Securing /e/OS on the Murena Teracube 2e

One of the newer offerings for the De-Googled smartphone crowd is /e/OS, which runs on Murena’s Fairphone and Teracube, as well as some Samsung phones. Looks to be basically along the lines of PureOS and Lineage OS. Obviously not Librem, but better than Android or iOS.

I’ve read support documentation and asked over on the /e/OS forum but haven’t found much info on these relatively basic but important questions. Maybe someone knowledgeable here can offer some input:

  1. What are the best additional steps to take to make a Teracube 2e with /e/OS as secure as possible against remote intrusion?

  2. Are all incoming connections in /e/OS blocked by default? If not, what is the best way to do that?

  3. Would the stock browser be more secure than Brave browser or no? I ask because Brave seems to have had virtually no reported vulnerabilities, compared to Chrome which has had many and which the e/OS browser appears to be based on.

  4. Any other configuration steps that would be recommended?

https://e.foundation/e-os/

I haven’t used /e/, so I can’t answer any questions about it, but the Brave browser is based on Chromium, which is the open source core of Chrome, but Brave has a better default configuration for privacy. Any security hole reported for Chrome will likely also apply to Brave.

The thing to keep in mind is that there are only three web browser engines + JavaScript engines that are up-to-date and maintaining good security: Blink + V8 in Chrome/Chromium, WebKit in Safari, and Gecko + IonMonkey in FireFox. Most of the the other web browsers in the market are based on Blink + V8, including MS Edge, Opera, Brave, Vivaldi, Comodo Dragon, Epic Privacy Browser, Torch, Yandex, etc.

The modern web browser has to be incredibly complicated to support 30 years of web standards and trying to keep up with the new standards and plugging all the security holes requires a huge team of programmers, which is why there are only three organizations that attempt to do it today. Opera and Microsoft found that it was too expensive to keep developing their own web browser engine which is why they adopted Blink + V8 from Google and why development of most of the other browser engines have stalled or been discontinued (KHTML + KJS in Konqueror, Amaya, Dillo, libwww, etc). It takes over 20 million lines of code to implement a modern web browser and creating one with good performance and good security is extremely hard.
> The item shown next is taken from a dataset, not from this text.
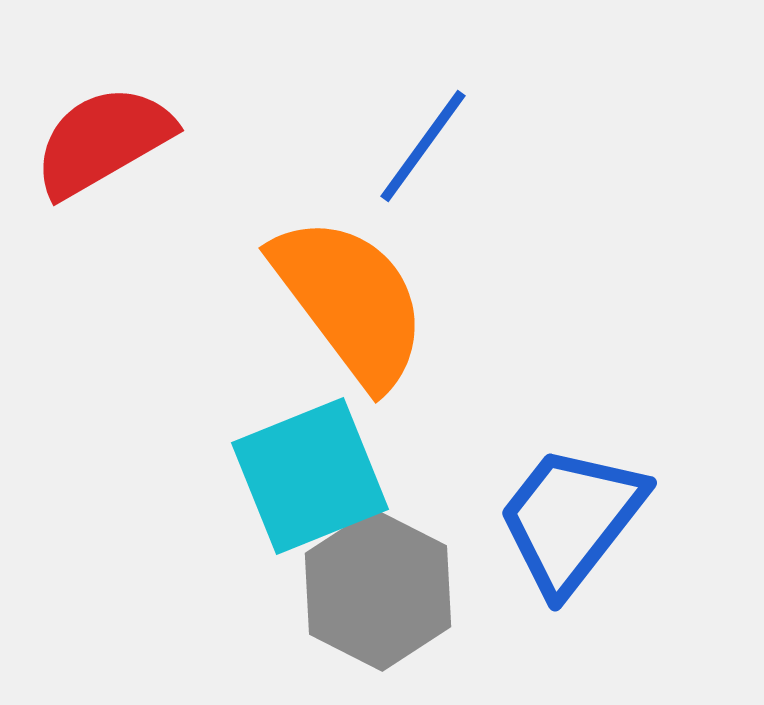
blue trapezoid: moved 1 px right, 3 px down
Mozilla found it so hard to create secure code with good performance and multithreading with C++, that they decided to create the Rust programming language. In my opinion, Mozilla now has the most efficient engine, but it struggles to keep up with the Google and Apple because it simply doesn’t have the resources.

2 Likes

It actually has official builds for almost 250 devices from 29 different brands, and there are a lot more unofficial builds that work as well as the official ones. The number of devices is constantly expanding, too.

By the way, Samsung is probably the worst phone to choose. The custom ROM can only be loaded on the Exynos variants (i.e. non-U.S.), and after installation, they can’t implement VoLTE, which is mandatory for activating a phone on U.S. networks, and is starting to be needed in many other countries, too, as they shut down 3G networks.

(Samsung’s IMS/VoLTE software is proprietary and can’t be implemented in a custom ROM, apparently.)

Anyone else know about this OS? I’m surprised there’s nothing in the documentation about this.